Rejecting a job candidate solely because they have a criminal background violates that individual’s rights, except for certain jobs, Salen says.
Eigen says the best way to limit liability for a rogue employee is to follow the Supreme Court’s directions for implementing and enforcing a strong anti-harassment policy.
And when using an online source, employers also have to determine whether they trust the registry’s credibility, he says.
Adelman says ebosswatch.com only repackages publicly available information. He primarily uses Google Alerts to aggregate data from various online sources, particularly news media and court websites. A proprietary database and software program his company developed then populates the registry.
Adelman also maintains that his registry has helped employers based on the number of accused harassers who have asked him to remove their names. He says he never will, because employers should know whether job candidates ever faced harassment charges.
Independent employment lawer Donna Ballman in Fort Lauderdale, Florida, likes the registry concept because she has so many male and female clients “who are victims of sexual harassment.”
She suggests improvements, however, including a more complete list of accused harassers. “If you see a name over and over again, it tells you something: Someone needs to do something about this person.”
David Ratner, a lawyer who represents an Illinois woman who was awarded $39.8 million in her sexual harassment case, doesn’t like the registry.

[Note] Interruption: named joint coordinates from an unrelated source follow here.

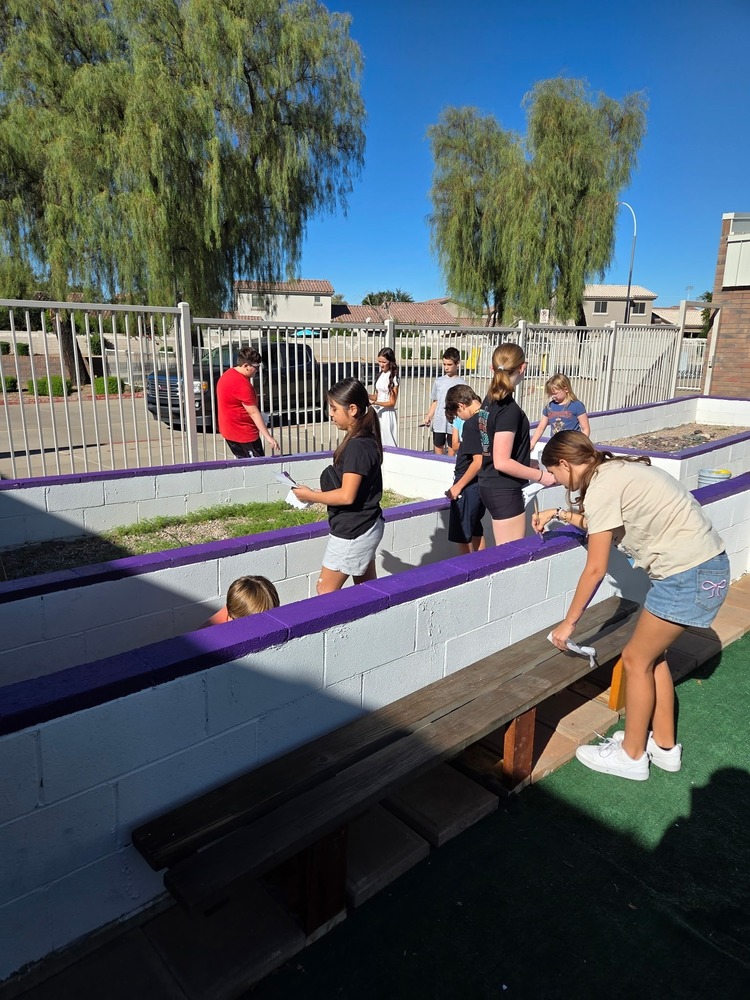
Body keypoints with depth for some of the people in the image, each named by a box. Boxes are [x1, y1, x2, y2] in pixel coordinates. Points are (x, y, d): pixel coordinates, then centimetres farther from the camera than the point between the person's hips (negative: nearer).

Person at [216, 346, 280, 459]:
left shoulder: (229, 374, 8)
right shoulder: (242, 384, -24)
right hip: (244, 434, -10)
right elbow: (254, 413, -25)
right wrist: (268, 436, -23)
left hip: (230, 431, 10)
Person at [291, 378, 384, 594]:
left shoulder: (357, 446, -23)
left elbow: (346, 496, -25)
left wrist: (312, 496, -12)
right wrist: (320, 493, 6)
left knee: (326, 589, 2)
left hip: (352, 531, -10)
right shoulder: (365, 440, 7)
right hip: (366, 527, 10)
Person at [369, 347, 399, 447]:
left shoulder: (393, 378, -11)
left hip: (387, 413, -7)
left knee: (388, 444, -3)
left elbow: (392, 403, -13)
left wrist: (375, 402, -24)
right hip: (378, 412, 7)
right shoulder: (381, 375, 9)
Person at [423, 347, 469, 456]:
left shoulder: (462, 384, -3)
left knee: (452, 449, 4)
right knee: (438, 447, 9)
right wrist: (428, 416, 2)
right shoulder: (438, 381, 6)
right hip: (438, 422, 3)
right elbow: (435, 402, 11)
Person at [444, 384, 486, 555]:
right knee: (476, 531, 20)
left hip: (469, 487, -9)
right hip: (482, 484, 9)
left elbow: (478, 461, -24)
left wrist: (458, 486, -16)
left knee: (462, 537, 3)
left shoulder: (471, 424, -21)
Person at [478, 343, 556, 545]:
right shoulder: (509, 409, -20)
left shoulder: (490, 401, 6)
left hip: (491, 486, 9)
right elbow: (502, 462, -22)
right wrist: (540, 476, -13)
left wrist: (527, 465, 19)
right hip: (504, 491, -9)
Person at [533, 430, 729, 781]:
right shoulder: (614, 470, 10)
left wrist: (568, 623, -5)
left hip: (689, 575, -9)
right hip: (705, 564, 9)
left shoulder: (601, 488, -17)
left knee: (637, 659, 4)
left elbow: (595, 569, -14)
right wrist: (558, 514, 27)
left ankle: (631, 755, 21)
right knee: (651, 653, 18)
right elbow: (597, 523, 29)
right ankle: (664, 746, 33)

“I think harassers should lose their jobs and be punished,” says Ratner, managing partner of Morelli Ratner of New York. “But there’s a right way and a wrong way to go about it.”
Adelman says the registry should be used with other evaluation tools and that employers should allow accused harassers to explain their cases. But that suggestion is disingenuous, Ratner says. He doubts whether employers with multiple job candidates would consider one listed in the registry.
As a result, employers could reject talented job candidates who either were wrongly accused or made one mistake and learned from it, critics say.